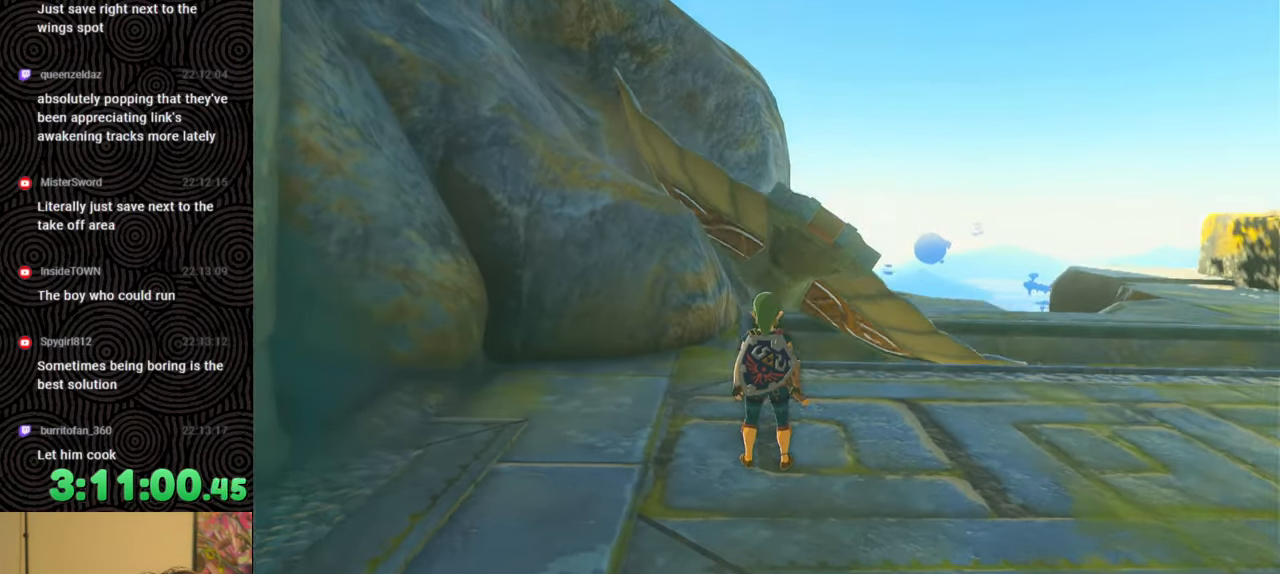
{"buttons": [], "left_stick": "center", "right_stick": "center", "events": []}
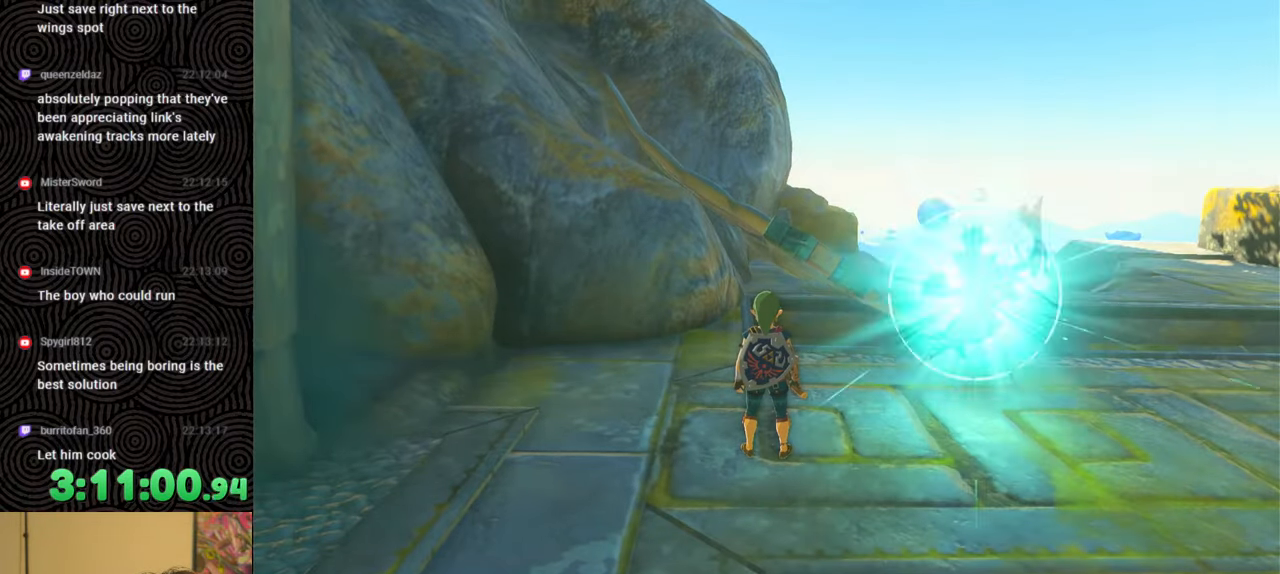
{"buttons": [], "left_stick": "center", "right_stick": "center", "events": []}
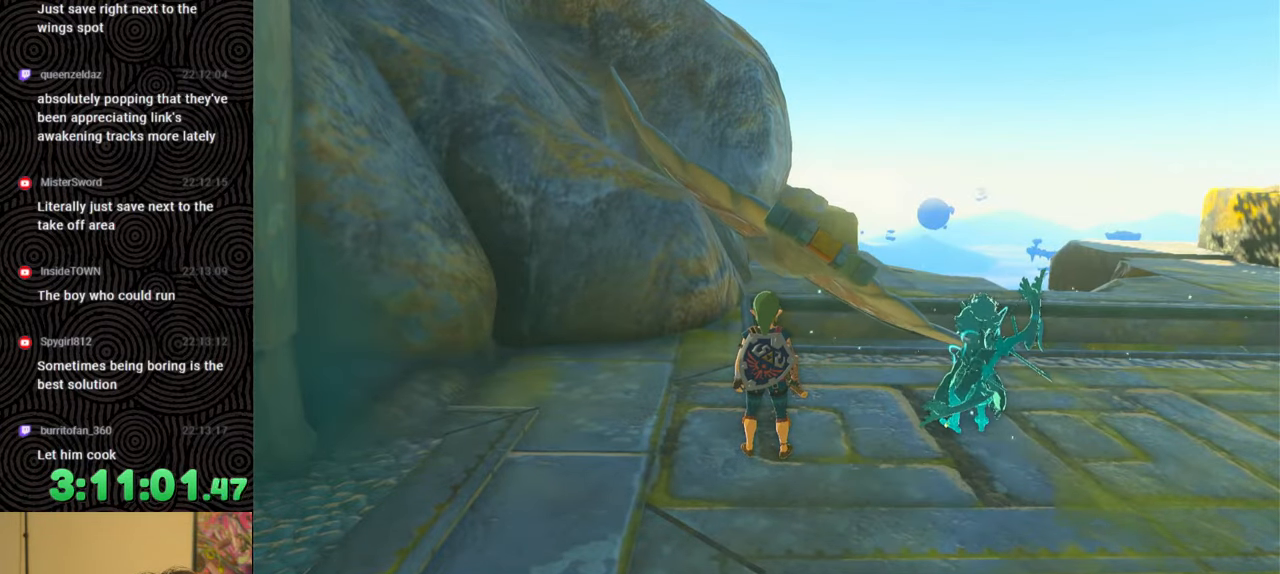
{"buttons": [], "left_stick": "center", "right_stick": "center", "events": []}
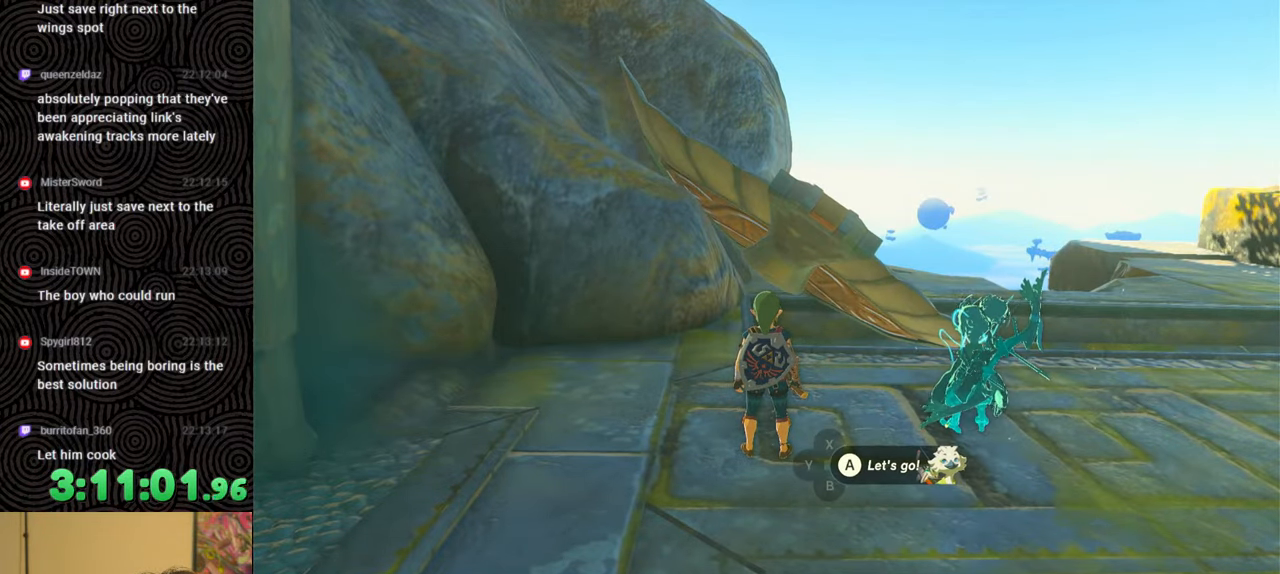
{"buttons": [], "left_stick": "center", "right_stick": "center", "events": []}
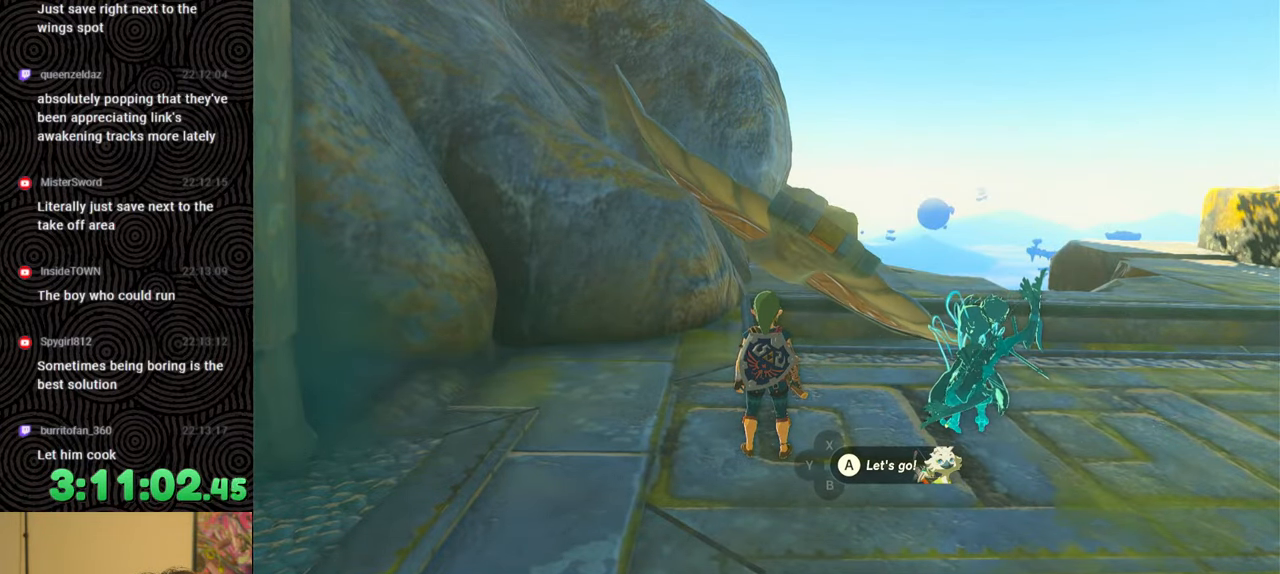
{"buttons": [], "left_stick": "center", "right_stick": "center", "events": []}
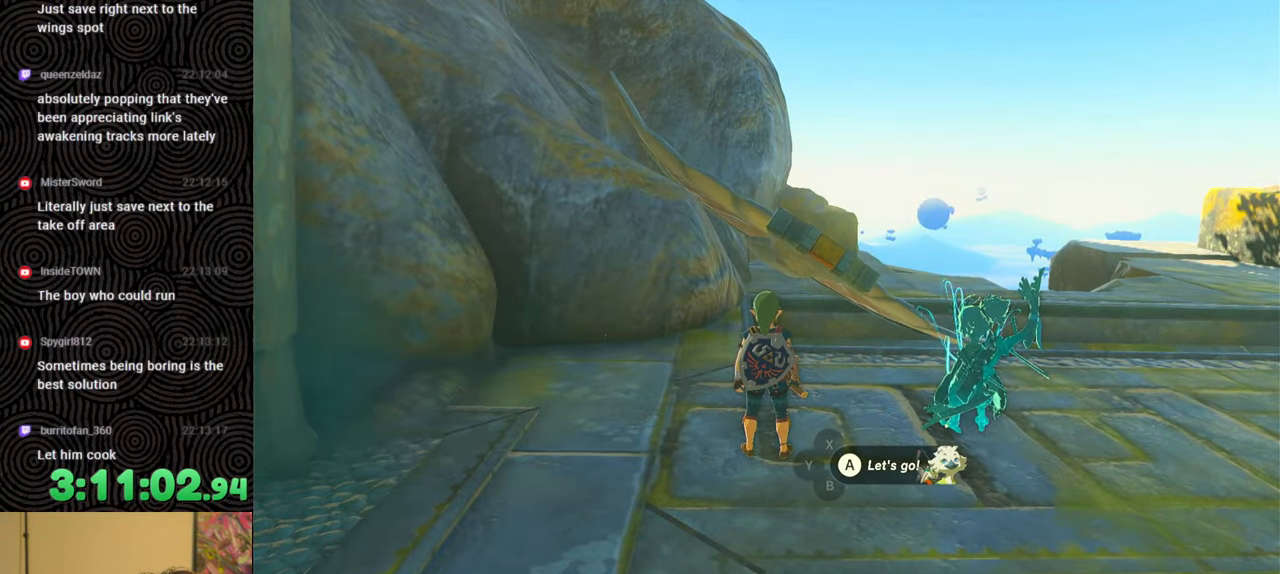
{"buttons": [], "left_stick": "center", "right_stick": "center", "events": []}
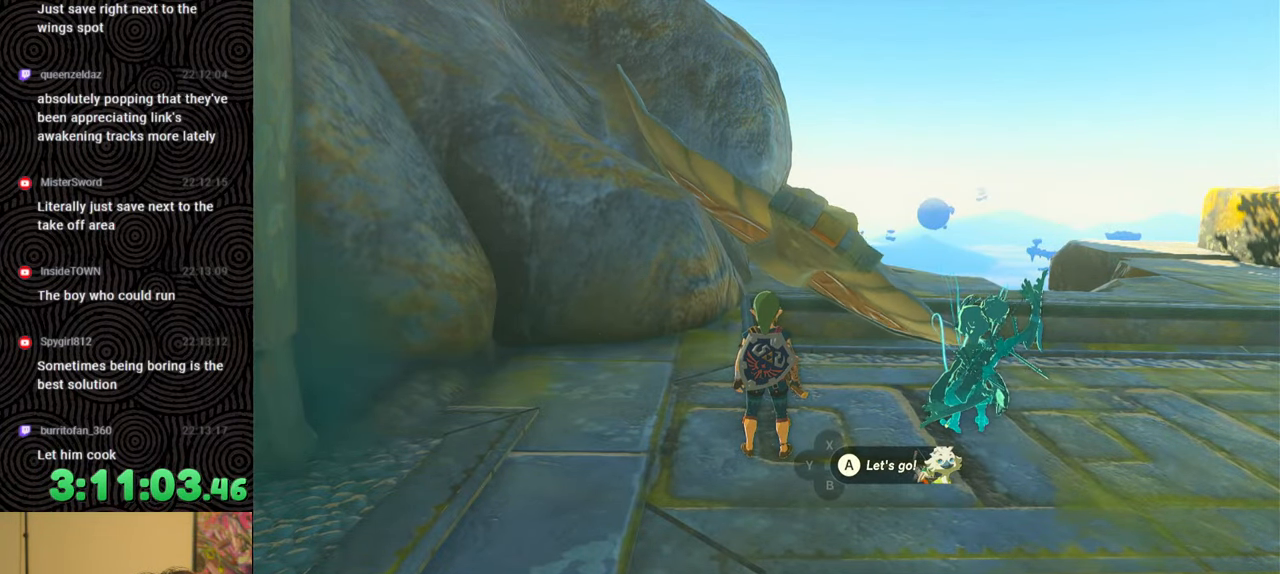
{"buttons": [], "left_stick": "up-right", "right_stick": "center", "events": [[283, "L1", "down"], [383, "L1", "up"], [483, "left_stick", "up-right"]]}
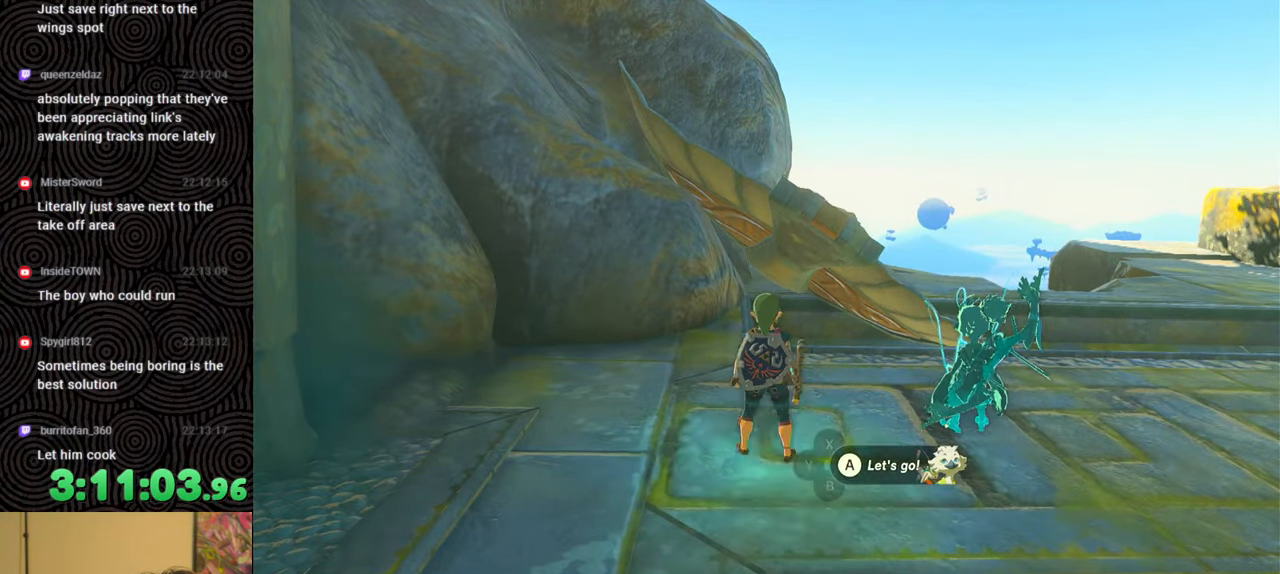
{"buttons": [], "left_stick": "center", "right_stick": "center", "events": [[17, "right_stick", "down"], [183, "right_stick", "center"], [217, "left_stick", "center"], [333, "right_stick", "up"], [450, "right_stick", "center"]]}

****************************************

**What is expected:**
Once you have checked every line of the material above, return the ones that hold the string "down".

**Output for this exercise:**
{"buttons": [], "left_stick": "up-right", "right_stick": "center", "events": [[283, "L1", "down"], [383, "L1", "up"], [483, "left_stick", "up-right"]]}
{"buttons": [], "left_stick": "center", "right_stick": "center", "events": [[17, "right_stick", "down"], [183, "right_stick", "center"], [217, "left_stick", "center"], [333, "right_stick", "up"], [450, "right_stick", "center"]]}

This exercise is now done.